▶ _Aim A_
Answer these from the report on Amina Ali's rescue, labeling each answer (i), (ii), (iii):
(i) How old was the baby Amina Ali showed Buhari?
(ii) Near what place did soldiers find her?
(iii) How many girls were abducted from the Chibok school, and in what month and year?
▶ _Aim B_
Decide whether each statement agrees with the report on Amina Ali's rescue. Answer yes or no and quote the words that settle it.
(i) Soldiers found Amina without help from any other group.
(ii) Buhari met the teenager on a Thursday.
(iii) Amina was flown to Abuja on a presidential jet.
▶ _Aim C_
Proceed with the report on Amina Ali's rescue, starting after its final sentence.

— begin Source document —

Nigeria President Muhammadu Buhari on Thursday met the teenage girl rescued from Boko Haram two years ago.

Giving hope to many, Buhari said he would make it a priority that Amina Ali, who showed Buhari her four-month old baby, can go back to school.

“Nobody in Nigeria should be put through the brutality of forced marriage, every girl has a right to education and their choice of life,” he said. “Amina must be able go back to school.”

Amina was among more than 200 schoolgirls kidnapped. Soldiers working with a vigilante group found Amina Ali Darsha Nkeki on Tuesday near Damboa, south of Maiduguri in the remote north where Boko Haram has waged a seven-year insurgency to set up an Islamic State.

Officials confirmed she was one of 219 girls abducted from the government school in Chibok in April 2014.

“Amina’s rescue gives us new hope and offers a unique opportunity to vital information,” Buhari said during a meeting with the teenager, her mother and officials after a presidential jet had flown her to Abuja.

— end Source document —
— begin Data entries —

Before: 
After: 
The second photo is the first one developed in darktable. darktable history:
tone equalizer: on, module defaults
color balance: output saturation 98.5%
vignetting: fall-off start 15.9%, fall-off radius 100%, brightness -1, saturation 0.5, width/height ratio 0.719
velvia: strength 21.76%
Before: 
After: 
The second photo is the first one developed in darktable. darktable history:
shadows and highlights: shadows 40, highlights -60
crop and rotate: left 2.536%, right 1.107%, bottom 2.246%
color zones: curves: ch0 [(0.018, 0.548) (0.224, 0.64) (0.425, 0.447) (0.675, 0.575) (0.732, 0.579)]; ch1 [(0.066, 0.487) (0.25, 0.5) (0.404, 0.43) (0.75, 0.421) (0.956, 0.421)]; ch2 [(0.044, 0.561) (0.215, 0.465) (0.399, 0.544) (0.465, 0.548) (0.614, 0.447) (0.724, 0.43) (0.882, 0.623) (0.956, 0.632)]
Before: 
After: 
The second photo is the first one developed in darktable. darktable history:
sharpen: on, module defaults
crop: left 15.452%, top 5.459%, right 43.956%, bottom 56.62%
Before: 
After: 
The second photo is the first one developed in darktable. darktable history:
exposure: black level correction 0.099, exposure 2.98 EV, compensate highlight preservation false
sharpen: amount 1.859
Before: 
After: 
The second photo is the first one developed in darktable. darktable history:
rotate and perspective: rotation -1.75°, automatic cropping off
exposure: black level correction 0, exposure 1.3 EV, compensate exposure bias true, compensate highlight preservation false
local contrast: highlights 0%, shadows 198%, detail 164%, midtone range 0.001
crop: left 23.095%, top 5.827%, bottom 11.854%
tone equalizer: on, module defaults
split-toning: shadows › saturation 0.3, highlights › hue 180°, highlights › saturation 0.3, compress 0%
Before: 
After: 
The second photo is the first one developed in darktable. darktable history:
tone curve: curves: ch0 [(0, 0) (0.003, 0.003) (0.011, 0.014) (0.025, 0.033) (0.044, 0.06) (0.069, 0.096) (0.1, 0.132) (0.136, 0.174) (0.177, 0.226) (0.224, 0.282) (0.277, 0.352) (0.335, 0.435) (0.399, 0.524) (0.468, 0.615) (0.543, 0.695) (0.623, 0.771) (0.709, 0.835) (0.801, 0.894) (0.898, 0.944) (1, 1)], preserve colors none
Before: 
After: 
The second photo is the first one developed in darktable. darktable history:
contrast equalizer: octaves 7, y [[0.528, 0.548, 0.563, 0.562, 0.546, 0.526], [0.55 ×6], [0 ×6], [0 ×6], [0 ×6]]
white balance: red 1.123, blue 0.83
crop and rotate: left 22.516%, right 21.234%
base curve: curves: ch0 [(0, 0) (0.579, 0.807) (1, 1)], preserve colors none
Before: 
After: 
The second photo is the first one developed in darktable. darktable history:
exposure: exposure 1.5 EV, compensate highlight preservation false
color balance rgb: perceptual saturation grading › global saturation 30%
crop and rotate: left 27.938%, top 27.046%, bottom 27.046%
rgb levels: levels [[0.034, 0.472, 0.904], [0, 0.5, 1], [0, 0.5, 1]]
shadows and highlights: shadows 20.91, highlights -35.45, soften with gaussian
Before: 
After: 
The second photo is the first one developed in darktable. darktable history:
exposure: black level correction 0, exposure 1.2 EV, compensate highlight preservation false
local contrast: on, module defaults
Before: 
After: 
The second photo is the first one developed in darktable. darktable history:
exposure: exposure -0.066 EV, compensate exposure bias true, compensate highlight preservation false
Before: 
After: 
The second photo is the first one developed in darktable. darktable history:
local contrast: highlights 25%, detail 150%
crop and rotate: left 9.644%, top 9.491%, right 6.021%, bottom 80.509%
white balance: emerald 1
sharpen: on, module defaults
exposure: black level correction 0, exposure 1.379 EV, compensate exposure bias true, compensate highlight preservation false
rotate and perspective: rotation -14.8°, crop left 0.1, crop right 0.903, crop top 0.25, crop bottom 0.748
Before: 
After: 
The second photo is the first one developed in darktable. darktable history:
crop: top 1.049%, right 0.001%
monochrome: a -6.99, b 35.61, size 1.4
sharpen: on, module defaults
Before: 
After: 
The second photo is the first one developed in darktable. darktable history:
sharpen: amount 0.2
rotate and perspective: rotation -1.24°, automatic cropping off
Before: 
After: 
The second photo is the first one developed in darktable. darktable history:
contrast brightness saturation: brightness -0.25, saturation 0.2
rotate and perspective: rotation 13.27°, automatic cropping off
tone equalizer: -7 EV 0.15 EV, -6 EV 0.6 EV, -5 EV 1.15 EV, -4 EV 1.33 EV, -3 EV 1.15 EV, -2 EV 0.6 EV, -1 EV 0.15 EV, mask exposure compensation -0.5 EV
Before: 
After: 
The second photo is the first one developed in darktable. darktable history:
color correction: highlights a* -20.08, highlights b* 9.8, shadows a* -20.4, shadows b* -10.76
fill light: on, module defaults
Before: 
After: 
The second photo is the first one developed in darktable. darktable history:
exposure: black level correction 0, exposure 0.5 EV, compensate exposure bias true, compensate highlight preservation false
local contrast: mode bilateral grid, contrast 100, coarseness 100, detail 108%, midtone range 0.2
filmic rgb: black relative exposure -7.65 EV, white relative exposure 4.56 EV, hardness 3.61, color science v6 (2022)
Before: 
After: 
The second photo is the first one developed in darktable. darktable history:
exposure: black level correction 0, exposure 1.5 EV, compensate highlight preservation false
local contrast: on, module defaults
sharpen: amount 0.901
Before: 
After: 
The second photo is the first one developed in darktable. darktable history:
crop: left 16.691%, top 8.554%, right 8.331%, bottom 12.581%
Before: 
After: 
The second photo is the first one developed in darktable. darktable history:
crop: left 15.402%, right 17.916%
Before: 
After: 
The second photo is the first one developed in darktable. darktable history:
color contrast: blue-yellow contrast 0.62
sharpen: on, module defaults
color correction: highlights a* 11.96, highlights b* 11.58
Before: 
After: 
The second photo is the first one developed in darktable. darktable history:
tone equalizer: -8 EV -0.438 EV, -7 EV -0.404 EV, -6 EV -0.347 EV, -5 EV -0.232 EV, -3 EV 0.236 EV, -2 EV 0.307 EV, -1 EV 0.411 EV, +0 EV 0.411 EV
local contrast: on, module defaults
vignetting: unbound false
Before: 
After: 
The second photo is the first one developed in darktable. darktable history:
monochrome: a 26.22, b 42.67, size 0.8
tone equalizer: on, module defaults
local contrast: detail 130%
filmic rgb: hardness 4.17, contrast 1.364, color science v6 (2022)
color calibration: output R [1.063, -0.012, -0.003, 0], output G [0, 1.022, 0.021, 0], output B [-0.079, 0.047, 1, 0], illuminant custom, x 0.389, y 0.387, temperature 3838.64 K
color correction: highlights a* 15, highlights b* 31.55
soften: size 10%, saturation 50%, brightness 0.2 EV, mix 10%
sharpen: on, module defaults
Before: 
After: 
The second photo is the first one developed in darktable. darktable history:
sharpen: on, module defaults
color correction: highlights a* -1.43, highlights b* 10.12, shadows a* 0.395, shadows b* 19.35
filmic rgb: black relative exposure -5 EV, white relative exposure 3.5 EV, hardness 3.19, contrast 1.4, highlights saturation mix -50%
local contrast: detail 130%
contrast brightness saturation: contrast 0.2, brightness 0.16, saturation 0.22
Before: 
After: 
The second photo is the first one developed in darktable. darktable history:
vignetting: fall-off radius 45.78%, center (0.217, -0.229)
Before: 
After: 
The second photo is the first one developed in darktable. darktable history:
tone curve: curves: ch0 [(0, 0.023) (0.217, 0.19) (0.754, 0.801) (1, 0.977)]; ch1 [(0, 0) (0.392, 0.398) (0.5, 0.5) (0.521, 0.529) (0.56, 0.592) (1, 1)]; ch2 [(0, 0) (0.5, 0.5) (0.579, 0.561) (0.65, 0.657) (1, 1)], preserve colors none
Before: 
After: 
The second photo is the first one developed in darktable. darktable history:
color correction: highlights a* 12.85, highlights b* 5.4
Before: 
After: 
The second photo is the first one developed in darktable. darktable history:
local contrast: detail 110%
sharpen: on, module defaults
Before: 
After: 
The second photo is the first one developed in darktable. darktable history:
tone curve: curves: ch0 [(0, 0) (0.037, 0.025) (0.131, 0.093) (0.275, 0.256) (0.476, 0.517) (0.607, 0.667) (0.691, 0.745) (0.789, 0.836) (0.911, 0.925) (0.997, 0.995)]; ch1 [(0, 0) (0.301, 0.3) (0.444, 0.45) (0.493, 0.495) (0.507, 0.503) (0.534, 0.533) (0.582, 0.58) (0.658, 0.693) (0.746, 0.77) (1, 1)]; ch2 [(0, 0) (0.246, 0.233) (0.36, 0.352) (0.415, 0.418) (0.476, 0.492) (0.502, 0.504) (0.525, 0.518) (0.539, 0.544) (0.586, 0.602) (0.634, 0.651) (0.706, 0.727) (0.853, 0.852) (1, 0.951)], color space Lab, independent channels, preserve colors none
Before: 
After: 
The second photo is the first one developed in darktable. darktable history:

— end Data entries —

▶ _Right answer A_
(i) Four months old.
(ii) Near Damboa, south of Maiduguri.
(iii) 219 girls, in April 2014.

▶ _Right answer B_
(i) No. "Soldiers working with a vigilante group found Amina Ali Darsha Nkeki on Tuesday"
(ii) Yes. "Nigeria President Muhammadu Buhari on Thursday met the teenage girl"
(iii) Yes. "after a presidential jet had flown her to Abuja"

▶ _Right answer C_
Meanwhile, the army says a second schoolgirl from the more than 200 seized in the Nigerian town of Chibok has been found.

Cast doubt

But a spokesman for the Chibok girls’ parents has cast doubt on the claims, saying the girl’s name is not on the families’ list of those missing. An army spokesman said she was among a group of 97 women and children rescued by troops in the north-east.

Islamist militant group Boko Haram has abducted thousands of other girls in recent years, rights groups estimate.

This comes two days after the rescue of the first Chibok girl.

The army has previously made mistakes in its statements about the rescue of the Chibok girls - in its initial statement after the first girl was found, it used the wrong name.

In all, 218 girls remain missing after their abduction by the Boko Haram Islamist group from Chibok Secondary School in north-eastern Nigeria in 2014.

The first rescued girl told a Chibok community leader that six of the kidnapped girls had died, but the rest were still in the Sambisa forest where she was found.

In a statement, Col Usman said: “We are glad to state that among those rescued is a girl believed to be one of the Chibok Government (Girls) Secondary School girls that were abducted on 14 April 2014 by the Boko Haram terrorists.” He said she was the daughter of a pastor.

But the head of the group representing the Chibok girls’ parents said their own records did not match up with the details given by the army.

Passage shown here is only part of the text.